Marianna Aprile ha commentato la nostra situazione con il tweet definitivo: «Ho finito Netflix». A quanto pare, lei l’ha finita davvero.

A furia di vedere serie tv in spagnolo mi pare di essere stato un mese a Madrid o a Buenos Aires. E, per contrappasso, il palinsesto offre vicende carcerarie, reclusioni, tentativi di fuga. Più che una tv, uno specchio.

E allora torniamo al cinema, che chissà quando ci ricapiterà.

«Non so cosa dirvi davvero». Inizia così Al Pacino. «O risorgiamo, come squadra, o cederemo un centimetro alla volta, uno schema dopo l’altro, fino alla disfatta».

Ad allenarci però non c’è Al Pacino. C’è una classe dirigente che ha grossi problemi con la logica, con la coerenza, con la ragionevolezza. Succede in Europa, con i gruppi politici in ordine sparso, come se non fosse urgente e necessario tutto quello di cui abbiamo bisogno. E succede in Lombardia, soprattutto. Si procede a strappi, a eccessi, a slogan. È tutta un’inversione, una sottovalutazione, un dirsi estranei a qualsiasi responsabilità. Leggete questo editoriale e fermateli.

«Certo che ho commesso tutti gli errori che un uomo di mezza età possa fare».

Nessuno che lo dica. Mai. Anzi, è un continuo, incredibile celebrare se stessi. Gobba, quale gobba? C’è un sorriso eterno e beato e beota che accompagna ogni dichiarazione. Una risata alla Joker a favore di telecamera.

«Mezzo passo fatto in anticipo o in ritardo e voi non ce la fate. Mezzo secondo o troppo veloci o troppo lenti e voi mancate la presa».

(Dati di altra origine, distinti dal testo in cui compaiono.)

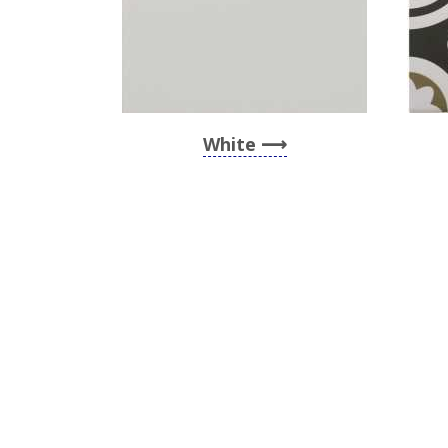
White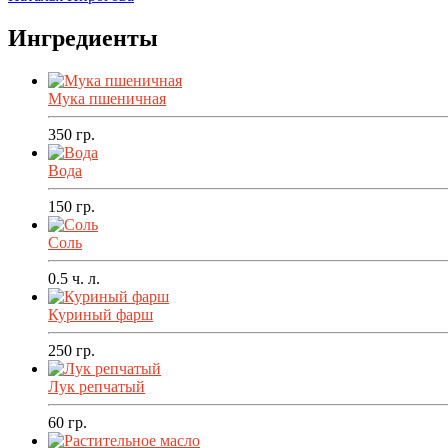
Ингредиенты
Мука пшеничная
350
гр.
Вода
150
гр.
Соль
0.5
ч. л.
Куриный фарш
250
гр.
Лук репчатый
60
гр.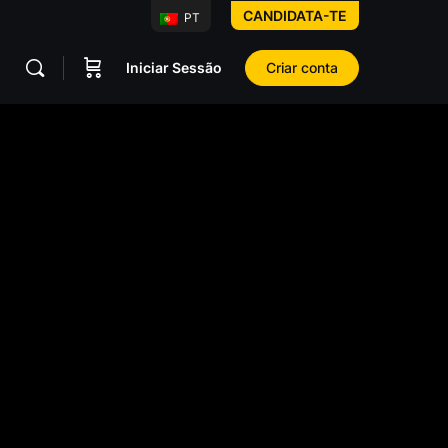
CANDIDATA-TE
PT
Iniciar Sessão
Criar conta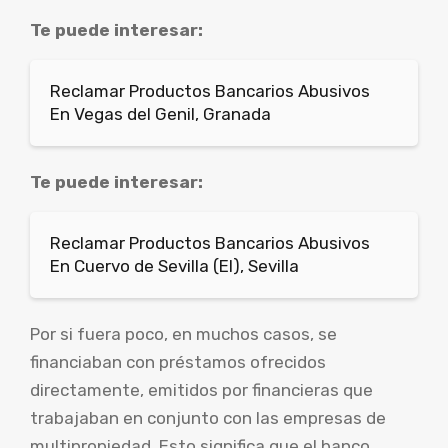
Te puede interesar:
Reclamar Productos Bancarios Abusivos
En Vegas del Genil, Granada
Te puede interesar:
Reclamar Productos Bancarios Abusivos
En Cuervo de Sevilla (El), Sevilla
Por si fuera poco, en muchos casos, se
financiaban con préstamos ofrecidos
directamente, emitidos por financieras que
trabajaban en conjunto con las empresas de
multipropiedad. Esto significa que el banco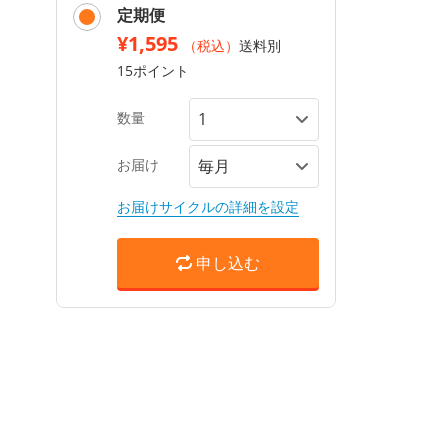
定期便
¥1,595
（税込）
送料別
15ポイント
数量
お届け
お届けサイクルの詳細を設定
申し込む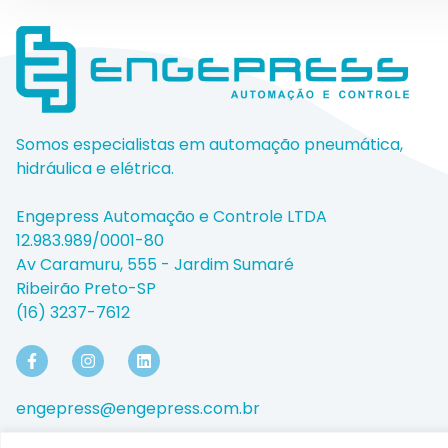
Somos especialistas em automação pneumática,
hidráulica e elétrica.
Engepress Automação e Controle LTDA
12.983.989/0001-80
Av Caramuru, 555 - Jardim Sumaré
Ribeirão Preto-SP
(16) 3237-7612
engepress@engepress.com.br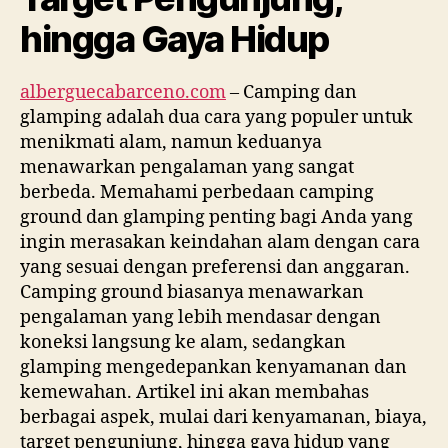
hingga Gaya Hidup
alberguecabarceno.com
– Camping dan
glamping adalah dua cara yang populer untuk
menikmati alam, namun keduanya
menawarkan pengalaman yang sangat
berbeda. Memahami perbedaan camping
ground dan glamping penting bagi Anda yang
ingin merasakan keindahan alam dengan cara
yang sesuai dengan preferensi dan anggaran.
Camping ground biasanya menawarkan
pengalaman yang lebih mendasar dengan
koneksi langsung ke alam, sedangkan
glamping mengedepankan kenyamanan dan
kemewahan. Artikel ini akan membahas
berbagai aspek, mulai dari kenyamanan, biaya,
target pengunjung, hingga gaya hidup yang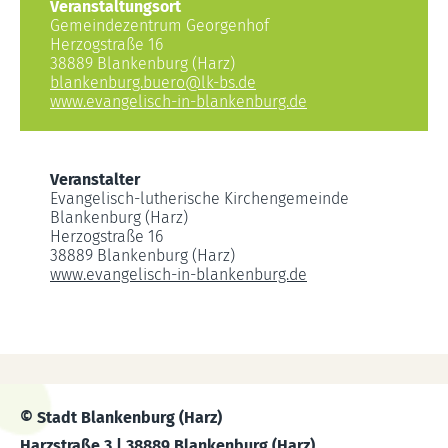
Veranstaltungsort
Gemeindezentrum Georgenhof
Herzogstraße 16
38889 Blankenburg (Harz)
blankenburg.buero
@
lk-bs.de
www.evangelisch-in-blankenburg.de
Veranstalter
Evangelisch-lutherische Kirchengemeinde
Blankenburg (Harz)
Herzogstraße 16
38889 Blankenburg (Harz)
www.evangelisch-in-blankenburg.de
© Stadt Blankenburg (Harz)
Harzstraße 3 | 38889 Blankenburg (Harz)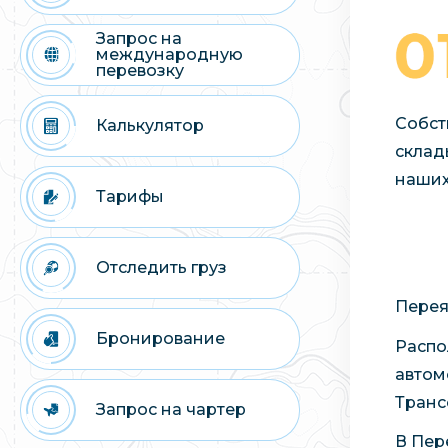
Запрос на
международную
перевозку
Собст
Калькулятор
склад
наших
Тарифы
Отследить груз
Перея
Бронирование
Распо
автом
Транс
Запрос на чартер
В Пер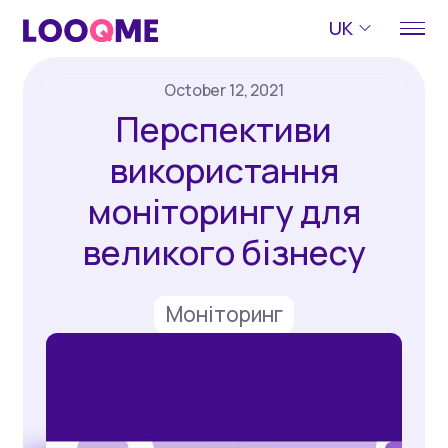
UK
October 12, 2021
Перспективи
використання
моніторингу для
великого бізнесу
Моніторинг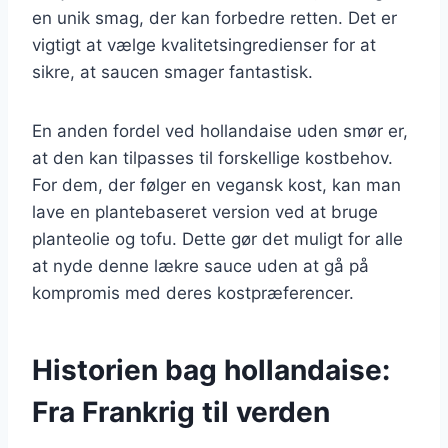
en unik smag, der kan forbedre retten. Det er
vigtigt at vælge kvalitetsingredienser for at
sikre, at saucen smager fantastisk.
En anden fordel ved hollandaise uden smør er,
at den kan tilpasses til forskellige kostbehov.
For dem, der følger en vegansk kost, kan man
lave en plantebaseret version ved at bruge
planteolie og tofu. Dette gør det muligt for alle
at nyde denne lækre sauce uden at gå på
kompromis med deres kostpræferencer.
Historien bag hollandaise:
Fra Frankrig til verden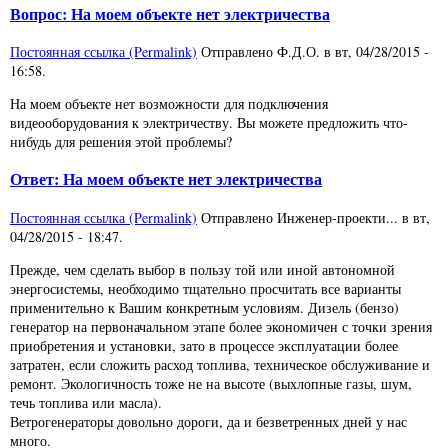
Вопрос: На моем объекте нет электричества
Постоянная ссылка (Permalink)
Отправлено
Ф.Д.О.
в
вт, 04/28/2015 -
16:58
.
На моем объекте нет возможности для подключения
видеооборудования к электричеству. Вы можете предложить что-
нибудь для решения этой проблемы?
Ответ: На моем объекте нет электричества
Постоянная ссылка (Permalink)
Отправлено
Инженер-проекти...
в
вт,
04/28/2015 - 18:47
.
Прежде, чем сделать выбор в пользу той или иной автономной
энергосистемы, необходимо тщательно просчитать все варианты
применительно к Вашим конкретным условиям. Дизель (бензо)
генератор на первоначальном этапе более экономичен с точки зрения
приобретения и установки, зато в процессе эксплуатации более
затратен, если сложить расход топлива, техническое обслуживание и
ремонт. Экологичность тоже не на высоте (выхлопные газы, шум,
течь топлива или масла).
Ветрогенераторы довольно дороги, да и безветренных дней у нас
много.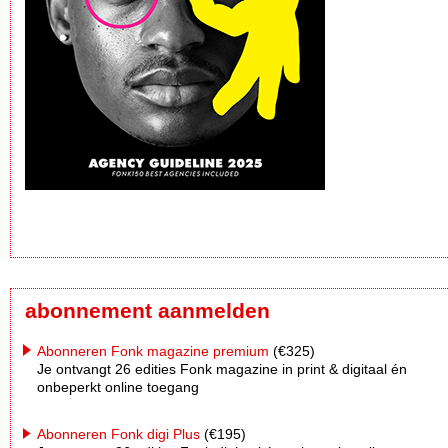
abonnement aanmelden
Abonneren Fonk magazine premium
(€325)
Je ontvangt 26 edities Fonk magazine in print & digitaal én
onbeperkt online toegang
Abonneren Fonk digi Plus
(€195)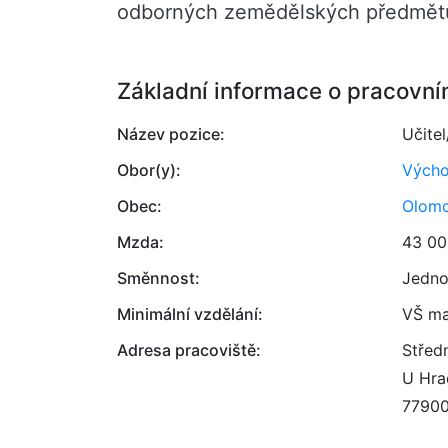
odborných zemědělských předmětů
Základní informace o pracovní
Název pozice:
Učite
Obor(y):
Výcho
Obec:
Olom
Mzda:
43 00
Směnnost:
Jedno
Minimální vzdělání:
VŠ ma
Adresa pracoviště:
Střed
U Hra
7790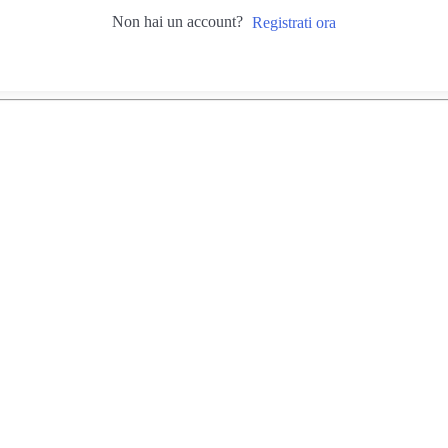
Non hai un account?
Registrati ora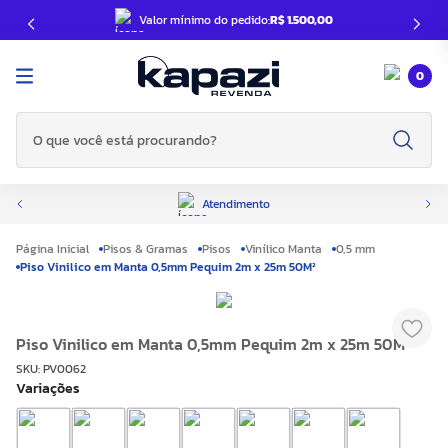
Valor mínimo do pedido:
R$ 1.500,00
0
O que você está procurando?
Atendimento
Pisos & Gramas
Pisos
Vinílico Manta
0,5 mm
Piso Vinilico em Manta 0,5mm Pequim 2m x 25m 50M²
Piso Vinilico em Manta 0,5mm Pequim 2m x 25m 50M²
SKU
:
PV0062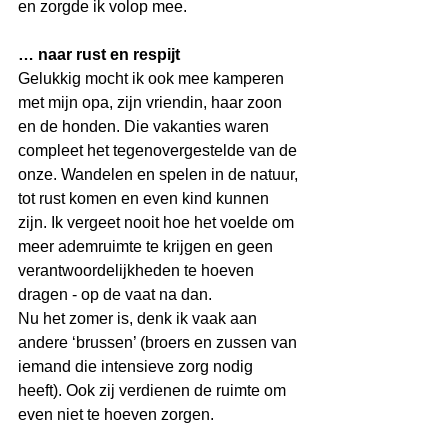
en zorgde ik volop mee.
… naar rust en respijt
Gelukkig mocht ik ook mee kamperen 
met mijn opa, zijn vriendin, haar zoon 
en de honden. Die vakanties waren 
compleet het tegenovergestelde van de 
onze. Wandelen en spelen in de natuur, 
tot rust komen en even kind kunnen 
zijn. Ik vergeet nooit hoe het voelde om 
meer ademruimte te krijgen en geen 
verantwoordelijkheden te hoeven 
dragen - op de vaat na dan.
Nu het zomer is, denk ik vaak aan 
andere ‘brussen’ (broers en zussen van 
iemand die intensieve zorg nodig 
heeft). Ook zij verdienen de ruimte om 
even niet te hoeven zorgen. 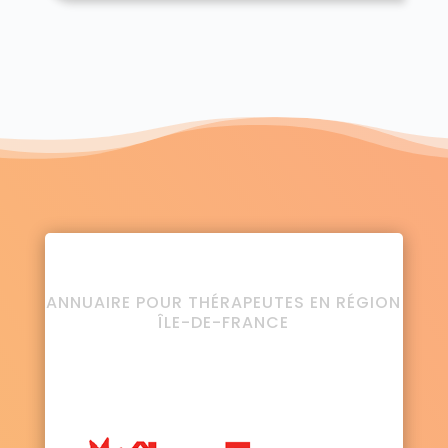
ANNUAIRE POUR THÉRAPEUTES EN RÉGION
ÎLE-DE-FRANCE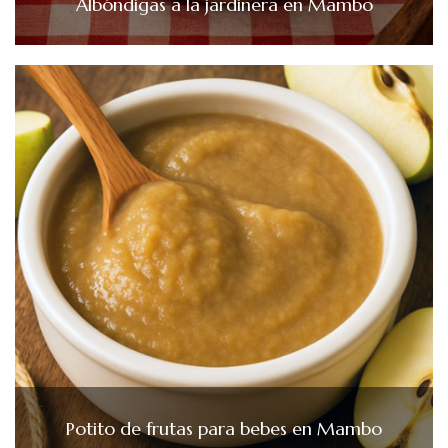
Albóndigas a la jardinera en Mambo
Potito de frutas para bebes en Mambo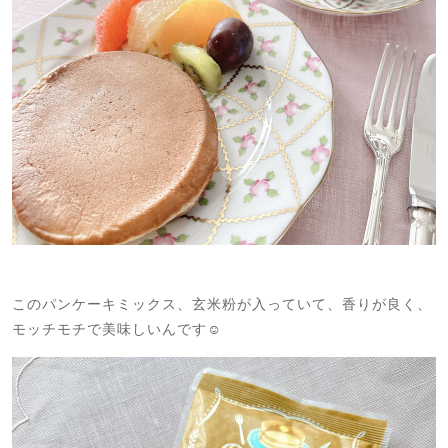
このパンケーキミックス、玄米粉が入っていて、香りが良く、
モッチモチで美味しいんです☺️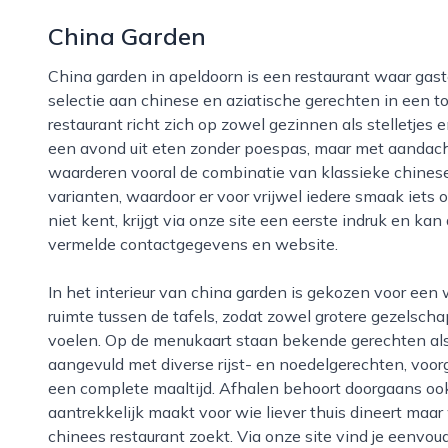
China Garden
China garden in apeldoorn is een restaurant waar gasten terechtkunnen voor een uitgebreide
selectie aan chinese en aziatische gerechten in een 
restaurant richt zich op zowel gezinnen als stelletjes
een avond uit eten zonder poespas, maar met aandach
waarderen vooral de combinatie van klassieke chine
varianten, waardoor er voor vrijwel iedere smaak iets 
niet kent, krijgt via onze site een eerste indruk en kan
vermelde contactgegevens en website.
In het interieur van china garden is gekozen voor een warme en rustige aankleding, met voldoende
ruimte tussen de tafels, zodat zowel grotere gezelsch
voelen. Op de menukaart staan bekende gerechten als 
aangevuld met diverse rijst- en noedelgerechten, voo
een complete maaltijd. Afhalen behoort doorgaans ook
aantrekkelijk maakt voor wie liever thuis dineert maa
chinees restaurant zoekt. Via onze site vind je eenvou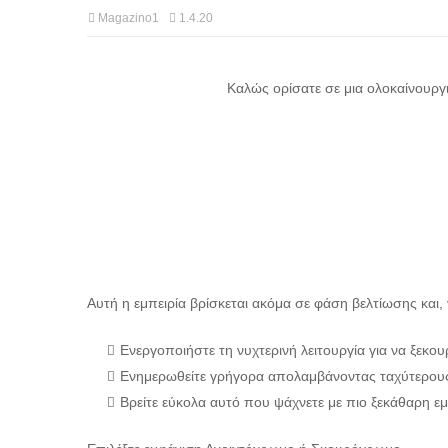
Magazino1
1.4.20
Καλώς ορίσατε σε μια ολοκαίνουργ
Αυτή η εμπειρία βρίσκεται ακόμα σε φάση βελτίωσης και,
Ενεργοποιήστε τη νυχτερινή λειτουργία για να ξεκου
Ενημερωθείτε γρήγορα απολαμβάνοντας ταχύτερου
Βρείτε εύκολα αυτό που ψάχνετε με πιο ξεκάθαρη ε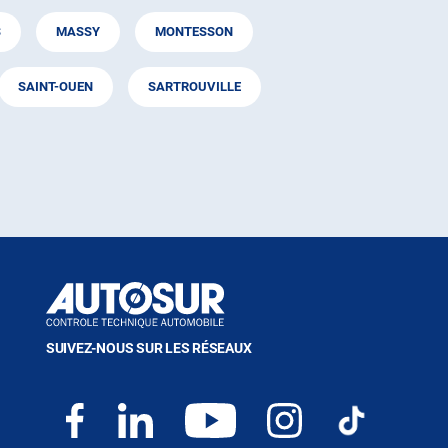
S
MASSY
MONTESSON
SAINT-OUEN
SARTROUVILLE
SUIVEZ-NOUS SUR LES RÉSEAUX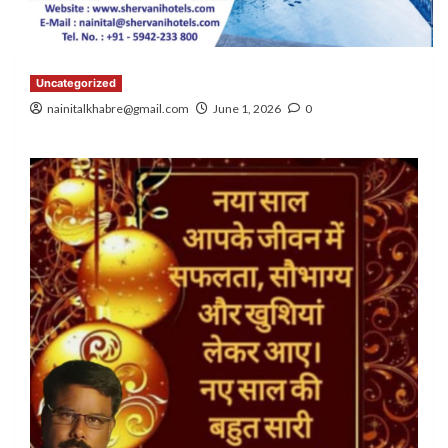
Uncategorized
nainitalkhabre@gmail.com
June 1, 2026
0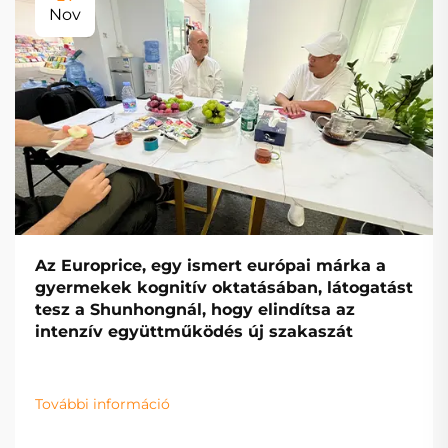
Nov
Az Europrice, egy ismert európai márka a
gyermekek kognitív oktatásában, látogatást
tesz a Shunhongnál, hogy elindítsa az
intenzív együttműködés új szakaszát
További információ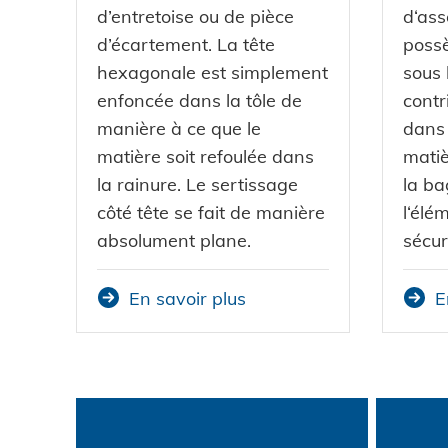
d’entretoise ou de pièce
d‘as
d’écartement. La tête
poss
hexagonale est simplement
sous 
enfoncée dans la tôle de
contr
manière à ce que le
dans 
matière soit refoulée dans
matiè
la rainure. Le sertissage
la ba
côté tête se fait de manière
l‘élé
absolument plane.
sécur
En savoir plus
E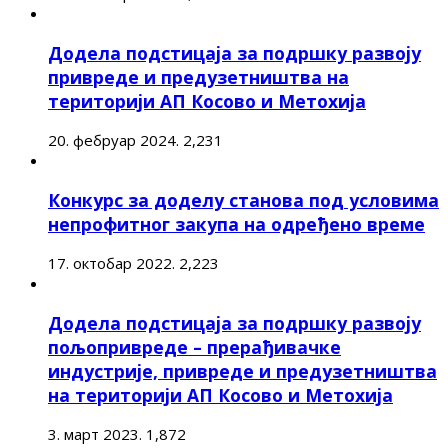
Додела подстицаја за подршку развоју
привреде и предузетништва на
територији АП Косово и Метохија
20. фебруар 2024.
2,231
Конкурс за доделу станова под условима
непрофитног закупа на одређено време
17. октобар 2022.
2,223
Додела подстицаја за подршку развоју
пољопривреде – прерађивачке
индустрије, привреде и предузетништва
на територији АП Косово и Метохија
3. март 2023.
1,872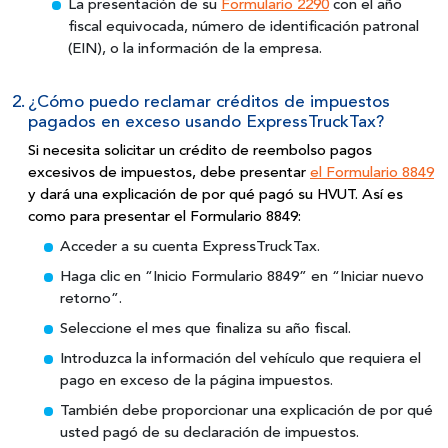
La presentación de su
Formulario 2290
con el año
fiscal equivocada, número de identificación patronal
(EIN), o la información de la empresa.
2.
¿Cómo puedo reclamar créditos de impuestos
pagados en exceso usando ExpressTruckTax?
Si necesita solicitar un crédito de reembolso pagos
excesivos de impuestos, debe presentar
el Formulario 8849
y dará una explicación de por qué pagó su HVUT. Así es
como para presentar el Formulario 8849:
Acceder a su cuenta ExpressTruckTax.
Haga clic en “Inicio Formulario 8849” en “Iniciar nuevo
retorno”.
Seleccione el mes que finaliza su año fiscal.
Introduzca la información del vehículo que requiera el
pago en exceso de la página impuestos.
También debe proporcionar una explicación de por qué
usted pagó de su declaración de impuestos.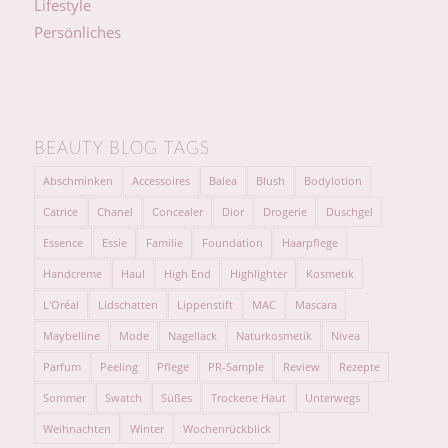
Lifestyle
Persönliches
BEAUTY BLOG TAGS
Abschminken
Accessoires
Balea
Blush
Bodylotion
Catrice
Chanel
Concealer
Dior
Drogerie
Duschgel
Essence
Essie
Familie
Foundation
Haarpflege
Handcreme
Haul
High End
Highlighter
Kosmetik
L'Oréal
Lidschatten
Lippenstift
MAC
Mascara
Maybelline
Mode
Nagellack
Naturkosmetik
Nivea
Parfum
Peeling
Pflege
PR-Sample
Review
Rezepte
Sommer
Swatch
Süßes
Trockene Haut
Unterwegs
Weihnachten
Winter
Wochenrückblick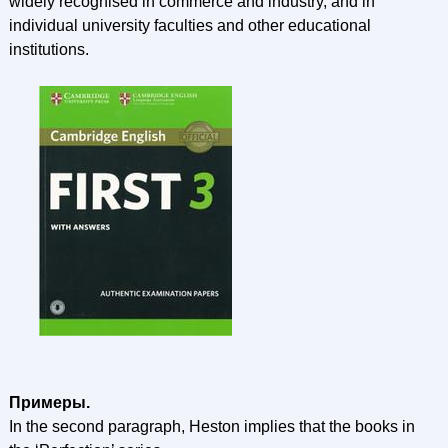
widely recognised in commerce and industry, and in
individual university faculties and other educational
institutions.
Примеры.
In the second paragraph, Heston implies that the books in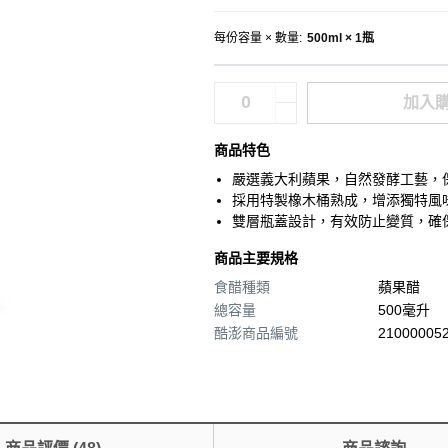
每份容量 × 數量
:
500ml × 1瓶
加入
商品特色
嚴選義大利蘋果，自然發酵工藝，
採用特製橡木桶熟成，增添獨特風
雙層瓶蓋設計，有效防止變質，確
商品主要規格
食醋種類
蘋果醋
總容量
500毫升
酷澎商品編號
210000052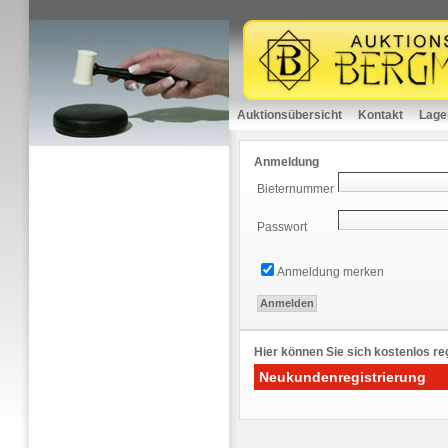
Auktionsübersicht
Kontakt
Lage
Anmeldung
Bieternummer
Passwort
Anmeldung merken
Hier können Sie sich kostenlos reg
Neukundenregistrierung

Non hanno chiuso a Bergamo nei giorni decisivi a cavallo di febbraio e di marzo, non hanno voluto prendere sul serio l’invito a chiudere davvero nelle settimane centrali di marzo, hanno blandito gli interessi del più forte e insieme del più miope, perché a voler tenere aperto si è solo allungato questo limbo senza fine. Non hanno protetto le strutture sanitarie, hanno commesso errori clamorosi e dolorosi con le Rsa. Trovare un tampone sembra impossibile, nella Regione delle «eccellenze», motore d’Europa, plaga tra le più avanzate dell’orbe terracqueo. Hanno rivendicato per sé poteri e competenze e non li hanno saputi esercitare. Hanno lasciato milioni di persone nell’incertezza. E ora invitano gli incerti a uscire, come se fosse normale, senza garanzie, senza protezioni. Gli stessi che dicevano di non poter ordinare la chiusura, ora ordinano la riapertura.

«Per un centimetro. Quando avremo a sommare tutti quei centimetri, il totale farà la differenza tra la vittoria e la sconfitta».

Non c’è Al Pacino e non c’è nemmeno Maurizio Sarri, per dire, con il suo amore per le statistiche. I dati sono grezzi, non sono spiegati, non c’è proporzione tra le misure e i risultati. Settimane a parlare di rider e di persone per la strada quando con tutta evidenza i problemi erano da tutt’altra parte. Alla fine in molte località della Lombardia è successo quello che è stato rimproverato a Johnson, si sono contagiati tutti e abbiamo perso i più fragili, i più anziani, i più deboli. I dati parlano di un dato altissimo di nuovi positivi, anche nelle ultime ore, concentrati in una regione, soprattutto: sì, proprio quella. Eppure ora si parla di lavorare a ciclo continuo, sette giorni su sette, tutti quanti. Come se niente fosse.

Tutto questo compromette e comprometterà la ripresa di un intero paese. Sia per la tradizionale forza della Lombardia, sia per la sua attuale debolezza. È un federalismo alla rovescia: ciò che non si decide e non si sa governare a Milano, si ripercuote sulla vita quotidiana di intere regioni, distanti centinaia di chilometri e migliaia di contagi.

È una questione nazionale. L’unica cosa che ci si può augurare, ora, è che Governo e Regione decidano insieme e si concentrino sui focolai e sugli strumenti di cui abbiamo bisogno, a cominciare dai cazzo di tamponi. Spegnendo le telecamere, una buona volta. Ah, per chi non lo avesse ancora capito, non è una campagna elettorale: ditelo al lombardo con la felpa che si comporta come sempre, come se il virus non ci fosse, come se fosse un gioco. Il suo.